Here the lighthouse could protect vessels both approaching and entering the harbour. And so the Cape Forchu light, also commonly known as the Yarmouth Light, was constructed in 1839. The light itself stood 126 feet above sea level and 91 feet above ground. In 1869, a fog alarm was installed that sounded with a four-second blast every 26 seconds. The alarm was kept in another building away from the light, and in heavy storms, the keeper had to make a dangerous march along a narrow, exposed path overlooking cliffs to tend to the fog alarm.
The light in the original tower was lit on January 15th, 1840. The first lighting apparatus was a kerosene lamp and had to be watched carefully for it could easily go out. It was later changed to a kerosene-fueled vapor system. A tank of kerosene was lugged up the circular steps every evening, heated until it became a vapor and fed into a mantle.
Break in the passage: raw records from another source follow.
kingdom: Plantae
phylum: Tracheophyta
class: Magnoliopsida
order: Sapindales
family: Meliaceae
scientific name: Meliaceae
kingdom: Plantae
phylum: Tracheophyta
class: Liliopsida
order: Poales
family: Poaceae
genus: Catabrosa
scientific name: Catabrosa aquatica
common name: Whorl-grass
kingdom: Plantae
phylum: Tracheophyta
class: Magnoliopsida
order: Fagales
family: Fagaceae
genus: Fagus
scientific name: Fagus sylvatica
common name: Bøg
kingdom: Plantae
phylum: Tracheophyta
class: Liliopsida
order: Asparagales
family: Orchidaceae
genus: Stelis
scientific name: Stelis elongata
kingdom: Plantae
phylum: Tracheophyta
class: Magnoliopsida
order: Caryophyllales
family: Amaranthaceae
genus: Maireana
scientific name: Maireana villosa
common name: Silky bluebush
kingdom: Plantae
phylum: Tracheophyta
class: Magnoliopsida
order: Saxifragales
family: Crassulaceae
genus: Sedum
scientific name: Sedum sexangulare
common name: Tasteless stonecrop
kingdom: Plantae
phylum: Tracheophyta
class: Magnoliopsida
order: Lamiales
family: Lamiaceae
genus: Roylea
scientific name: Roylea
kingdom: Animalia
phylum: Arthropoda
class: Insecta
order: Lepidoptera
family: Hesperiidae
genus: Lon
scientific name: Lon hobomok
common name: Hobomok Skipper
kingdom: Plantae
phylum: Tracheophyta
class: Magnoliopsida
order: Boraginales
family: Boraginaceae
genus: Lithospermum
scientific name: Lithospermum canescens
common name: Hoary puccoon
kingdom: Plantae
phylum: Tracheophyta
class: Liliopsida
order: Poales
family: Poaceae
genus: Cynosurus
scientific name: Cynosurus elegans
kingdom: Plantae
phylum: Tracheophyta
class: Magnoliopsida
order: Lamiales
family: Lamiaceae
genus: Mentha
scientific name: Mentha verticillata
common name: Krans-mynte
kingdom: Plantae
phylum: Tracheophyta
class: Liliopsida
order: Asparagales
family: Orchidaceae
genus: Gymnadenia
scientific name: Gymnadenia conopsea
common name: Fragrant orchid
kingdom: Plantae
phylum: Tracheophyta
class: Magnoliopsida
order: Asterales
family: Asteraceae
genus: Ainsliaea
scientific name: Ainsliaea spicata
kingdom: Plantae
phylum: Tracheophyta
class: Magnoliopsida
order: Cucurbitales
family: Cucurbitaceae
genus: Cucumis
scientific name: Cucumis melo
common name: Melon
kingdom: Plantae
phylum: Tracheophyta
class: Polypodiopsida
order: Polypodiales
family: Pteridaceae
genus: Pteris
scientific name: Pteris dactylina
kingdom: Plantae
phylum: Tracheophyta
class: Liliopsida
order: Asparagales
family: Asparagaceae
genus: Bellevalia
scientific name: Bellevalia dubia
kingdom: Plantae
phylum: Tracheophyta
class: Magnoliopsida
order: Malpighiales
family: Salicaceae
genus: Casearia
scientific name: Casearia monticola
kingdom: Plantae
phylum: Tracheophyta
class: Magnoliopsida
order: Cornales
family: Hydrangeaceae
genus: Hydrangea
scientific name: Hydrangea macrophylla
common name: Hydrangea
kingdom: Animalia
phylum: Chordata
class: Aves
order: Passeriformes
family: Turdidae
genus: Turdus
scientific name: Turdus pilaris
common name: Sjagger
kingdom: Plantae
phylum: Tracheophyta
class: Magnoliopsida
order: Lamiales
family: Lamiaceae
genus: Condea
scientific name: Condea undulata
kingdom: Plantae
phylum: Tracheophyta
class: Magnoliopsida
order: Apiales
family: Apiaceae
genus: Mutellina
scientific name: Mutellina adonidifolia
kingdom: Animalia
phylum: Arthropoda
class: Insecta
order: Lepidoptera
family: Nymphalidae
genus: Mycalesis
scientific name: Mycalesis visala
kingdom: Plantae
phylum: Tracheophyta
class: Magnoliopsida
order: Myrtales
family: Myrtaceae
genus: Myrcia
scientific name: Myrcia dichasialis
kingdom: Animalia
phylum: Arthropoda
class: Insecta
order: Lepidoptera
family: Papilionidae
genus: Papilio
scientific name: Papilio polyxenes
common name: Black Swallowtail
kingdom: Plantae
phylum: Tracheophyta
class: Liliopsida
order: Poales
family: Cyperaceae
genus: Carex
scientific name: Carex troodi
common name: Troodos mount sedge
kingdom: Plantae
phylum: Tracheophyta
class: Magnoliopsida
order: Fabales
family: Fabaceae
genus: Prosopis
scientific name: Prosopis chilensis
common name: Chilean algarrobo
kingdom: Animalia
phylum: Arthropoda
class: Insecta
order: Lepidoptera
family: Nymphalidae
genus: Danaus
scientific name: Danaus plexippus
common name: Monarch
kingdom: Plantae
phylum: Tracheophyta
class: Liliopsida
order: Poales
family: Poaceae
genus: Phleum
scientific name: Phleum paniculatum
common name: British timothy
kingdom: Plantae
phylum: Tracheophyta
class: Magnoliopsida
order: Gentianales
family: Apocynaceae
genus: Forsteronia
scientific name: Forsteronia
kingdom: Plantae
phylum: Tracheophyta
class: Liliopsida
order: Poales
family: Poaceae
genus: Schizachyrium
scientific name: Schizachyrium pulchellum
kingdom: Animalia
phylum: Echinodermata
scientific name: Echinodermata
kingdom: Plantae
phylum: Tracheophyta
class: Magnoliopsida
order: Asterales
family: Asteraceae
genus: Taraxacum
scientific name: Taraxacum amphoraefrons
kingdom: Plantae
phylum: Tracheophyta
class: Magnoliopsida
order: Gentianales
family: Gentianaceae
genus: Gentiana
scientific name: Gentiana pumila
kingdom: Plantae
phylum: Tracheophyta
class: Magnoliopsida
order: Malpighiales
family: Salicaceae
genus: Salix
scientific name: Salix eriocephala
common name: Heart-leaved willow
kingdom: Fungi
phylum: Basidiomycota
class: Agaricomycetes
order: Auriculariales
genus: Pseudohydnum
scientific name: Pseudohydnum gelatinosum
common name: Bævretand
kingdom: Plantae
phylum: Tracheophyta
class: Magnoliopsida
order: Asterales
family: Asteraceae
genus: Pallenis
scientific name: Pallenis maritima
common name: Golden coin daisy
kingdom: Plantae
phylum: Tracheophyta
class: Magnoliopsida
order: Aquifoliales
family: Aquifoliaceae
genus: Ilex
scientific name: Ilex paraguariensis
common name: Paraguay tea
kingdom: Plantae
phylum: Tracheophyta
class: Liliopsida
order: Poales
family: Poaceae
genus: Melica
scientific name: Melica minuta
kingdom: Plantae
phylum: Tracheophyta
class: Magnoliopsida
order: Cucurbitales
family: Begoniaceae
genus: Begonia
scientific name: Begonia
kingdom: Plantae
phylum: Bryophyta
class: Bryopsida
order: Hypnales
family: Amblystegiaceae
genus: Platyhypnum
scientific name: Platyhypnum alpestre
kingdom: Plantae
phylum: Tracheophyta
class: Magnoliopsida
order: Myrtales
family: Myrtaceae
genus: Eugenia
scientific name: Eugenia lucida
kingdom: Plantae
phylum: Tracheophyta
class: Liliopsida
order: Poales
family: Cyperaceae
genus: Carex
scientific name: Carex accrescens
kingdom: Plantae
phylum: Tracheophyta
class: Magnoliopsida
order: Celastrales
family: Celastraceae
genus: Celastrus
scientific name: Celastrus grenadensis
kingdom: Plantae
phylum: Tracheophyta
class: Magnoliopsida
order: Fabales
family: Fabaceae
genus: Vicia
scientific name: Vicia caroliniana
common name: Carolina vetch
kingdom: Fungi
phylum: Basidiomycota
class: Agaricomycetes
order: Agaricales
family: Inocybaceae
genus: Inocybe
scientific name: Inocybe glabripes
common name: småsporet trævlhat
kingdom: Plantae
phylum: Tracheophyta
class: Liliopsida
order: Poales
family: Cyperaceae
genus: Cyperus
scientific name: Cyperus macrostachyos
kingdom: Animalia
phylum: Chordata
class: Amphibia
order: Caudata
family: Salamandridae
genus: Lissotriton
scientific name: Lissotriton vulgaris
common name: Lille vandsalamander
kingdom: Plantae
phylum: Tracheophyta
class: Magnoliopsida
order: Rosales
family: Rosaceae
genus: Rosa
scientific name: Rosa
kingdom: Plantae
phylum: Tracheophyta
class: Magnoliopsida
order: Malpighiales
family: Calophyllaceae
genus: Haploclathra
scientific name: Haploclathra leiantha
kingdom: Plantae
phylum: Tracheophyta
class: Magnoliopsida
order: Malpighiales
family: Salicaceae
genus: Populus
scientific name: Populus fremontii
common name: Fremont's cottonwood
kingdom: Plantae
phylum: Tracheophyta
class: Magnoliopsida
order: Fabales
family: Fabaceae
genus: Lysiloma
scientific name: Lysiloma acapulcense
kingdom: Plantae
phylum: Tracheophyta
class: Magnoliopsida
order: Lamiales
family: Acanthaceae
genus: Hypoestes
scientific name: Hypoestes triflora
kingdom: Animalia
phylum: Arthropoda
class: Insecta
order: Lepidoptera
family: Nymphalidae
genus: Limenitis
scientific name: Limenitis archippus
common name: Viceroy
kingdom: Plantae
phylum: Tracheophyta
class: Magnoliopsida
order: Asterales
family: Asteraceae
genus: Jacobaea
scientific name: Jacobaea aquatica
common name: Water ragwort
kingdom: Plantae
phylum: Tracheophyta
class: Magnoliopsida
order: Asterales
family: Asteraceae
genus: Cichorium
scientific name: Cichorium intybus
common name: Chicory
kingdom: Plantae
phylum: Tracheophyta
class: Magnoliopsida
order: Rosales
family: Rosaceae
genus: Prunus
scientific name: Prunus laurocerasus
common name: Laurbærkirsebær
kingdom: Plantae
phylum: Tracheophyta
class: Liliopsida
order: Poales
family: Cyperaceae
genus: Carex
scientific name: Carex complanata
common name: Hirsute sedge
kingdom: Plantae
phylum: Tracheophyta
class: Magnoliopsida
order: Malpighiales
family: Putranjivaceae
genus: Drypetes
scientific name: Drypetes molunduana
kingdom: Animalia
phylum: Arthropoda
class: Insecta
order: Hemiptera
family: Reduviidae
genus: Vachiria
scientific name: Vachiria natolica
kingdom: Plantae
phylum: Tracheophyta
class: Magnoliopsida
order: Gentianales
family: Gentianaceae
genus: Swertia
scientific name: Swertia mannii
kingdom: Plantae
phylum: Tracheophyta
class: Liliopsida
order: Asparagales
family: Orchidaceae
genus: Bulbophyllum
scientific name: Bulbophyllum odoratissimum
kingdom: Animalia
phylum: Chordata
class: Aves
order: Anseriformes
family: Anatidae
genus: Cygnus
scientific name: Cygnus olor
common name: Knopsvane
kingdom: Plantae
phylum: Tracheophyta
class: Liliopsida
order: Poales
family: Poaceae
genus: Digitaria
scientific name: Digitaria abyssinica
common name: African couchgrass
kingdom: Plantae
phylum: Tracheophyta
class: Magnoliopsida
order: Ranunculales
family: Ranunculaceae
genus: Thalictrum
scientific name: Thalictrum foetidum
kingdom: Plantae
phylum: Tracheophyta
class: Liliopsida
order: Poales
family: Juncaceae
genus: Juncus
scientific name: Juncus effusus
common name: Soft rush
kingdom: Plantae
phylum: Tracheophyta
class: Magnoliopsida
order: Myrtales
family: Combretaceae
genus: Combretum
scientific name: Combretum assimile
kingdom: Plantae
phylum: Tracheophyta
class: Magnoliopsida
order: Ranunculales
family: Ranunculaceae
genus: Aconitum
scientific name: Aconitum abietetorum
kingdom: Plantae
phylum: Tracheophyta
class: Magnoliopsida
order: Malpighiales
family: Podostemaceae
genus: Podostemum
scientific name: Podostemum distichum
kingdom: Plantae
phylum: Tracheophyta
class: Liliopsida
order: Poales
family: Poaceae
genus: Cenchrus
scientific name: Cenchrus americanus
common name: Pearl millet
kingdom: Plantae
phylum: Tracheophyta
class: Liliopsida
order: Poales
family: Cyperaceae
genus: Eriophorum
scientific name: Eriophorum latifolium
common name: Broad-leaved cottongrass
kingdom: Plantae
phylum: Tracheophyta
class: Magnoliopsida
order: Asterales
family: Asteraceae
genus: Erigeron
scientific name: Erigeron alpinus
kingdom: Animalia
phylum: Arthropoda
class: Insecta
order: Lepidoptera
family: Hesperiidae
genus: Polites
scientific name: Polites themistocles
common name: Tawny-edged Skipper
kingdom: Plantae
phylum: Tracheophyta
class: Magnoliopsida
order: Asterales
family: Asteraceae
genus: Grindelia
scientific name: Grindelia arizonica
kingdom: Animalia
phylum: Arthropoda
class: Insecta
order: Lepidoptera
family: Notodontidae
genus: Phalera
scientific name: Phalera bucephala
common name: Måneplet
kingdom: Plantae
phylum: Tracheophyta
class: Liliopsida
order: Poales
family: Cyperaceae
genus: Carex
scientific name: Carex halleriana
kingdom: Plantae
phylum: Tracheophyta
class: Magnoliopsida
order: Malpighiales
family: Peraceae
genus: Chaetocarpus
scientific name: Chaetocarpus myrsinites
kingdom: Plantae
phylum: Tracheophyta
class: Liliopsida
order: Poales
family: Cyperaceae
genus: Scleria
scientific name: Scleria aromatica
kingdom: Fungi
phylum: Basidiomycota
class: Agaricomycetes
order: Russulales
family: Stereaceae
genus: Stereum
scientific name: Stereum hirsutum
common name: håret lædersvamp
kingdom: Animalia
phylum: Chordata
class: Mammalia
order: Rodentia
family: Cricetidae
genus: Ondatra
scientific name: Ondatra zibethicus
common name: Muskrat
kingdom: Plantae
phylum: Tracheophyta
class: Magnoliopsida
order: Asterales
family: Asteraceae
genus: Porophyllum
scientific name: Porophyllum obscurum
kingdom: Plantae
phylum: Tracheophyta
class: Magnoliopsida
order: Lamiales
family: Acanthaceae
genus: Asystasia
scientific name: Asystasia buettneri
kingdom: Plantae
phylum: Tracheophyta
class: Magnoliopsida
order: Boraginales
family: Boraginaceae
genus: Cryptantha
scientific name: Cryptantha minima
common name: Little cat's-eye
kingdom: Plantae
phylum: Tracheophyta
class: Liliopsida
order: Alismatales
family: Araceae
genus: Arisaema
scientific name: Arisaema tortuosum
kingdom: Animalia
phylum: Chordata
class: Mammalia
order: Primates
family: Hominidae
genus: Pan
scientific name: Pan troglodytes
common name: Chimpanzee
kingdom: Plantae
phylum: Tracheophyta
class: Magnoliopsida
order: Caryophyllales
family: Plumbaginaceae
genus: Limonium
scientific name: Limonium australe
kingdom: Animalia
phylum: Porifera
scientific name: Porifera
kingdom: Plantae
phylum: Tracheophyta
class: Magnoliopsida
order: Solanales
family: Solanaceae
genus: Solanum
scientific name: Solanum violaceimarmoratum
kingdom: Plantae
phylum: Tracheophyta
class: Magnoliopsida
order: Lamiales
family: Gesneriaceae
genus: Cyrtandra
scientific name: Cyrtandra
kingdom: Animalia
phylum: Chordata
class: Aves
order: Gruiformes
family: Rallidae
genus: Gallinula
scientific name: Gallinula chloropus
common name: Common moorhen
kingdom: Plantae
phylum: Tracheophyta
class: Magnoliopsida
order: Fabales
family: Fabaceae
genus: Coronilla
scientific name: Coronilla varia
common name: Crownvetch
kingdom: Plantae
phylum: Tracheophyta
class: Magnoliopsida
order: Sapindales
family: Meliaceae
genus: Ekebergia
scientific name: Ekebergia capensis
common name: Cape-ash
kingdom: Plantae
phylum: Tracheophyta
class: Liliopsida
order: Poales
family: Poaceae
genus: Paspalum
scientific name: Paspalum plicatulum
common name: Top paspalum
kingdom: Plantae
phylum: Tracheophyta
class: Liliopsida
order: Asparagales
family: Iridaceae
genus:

One lightkeeper, Herbert Cunningham, said that in his 30 year tenure, he climbed the tower stairs at least 47,000 times. Life as a lightkeeper became a lot easier when, in 1940, electricity finally came to the Cape.
It was then replaced in 1962 by a globe made up of a series of prismatic rings of glass; each ring cut at such mathematically precise angles that, as the globe rotated, the light from within refracted and reflected to send rays out over the ocean. The fundamental theory was simple: a bright light inside a revolving globe. The white beam of light was visible up to 32 kilometers [20 miles]. The first Cape Forchu lens was built in France by a French physicist named Augustin-Jean Fresnel, who improved the way lighthouses radiated light by replacing mirrors with compound lenses. These flashes not only warned sailors of impending danger, but actually identified the particular light. The lens weighed approximately 3,300 pounds and was surrounded by a ring of 360 prisms. The cost was $38,000.00.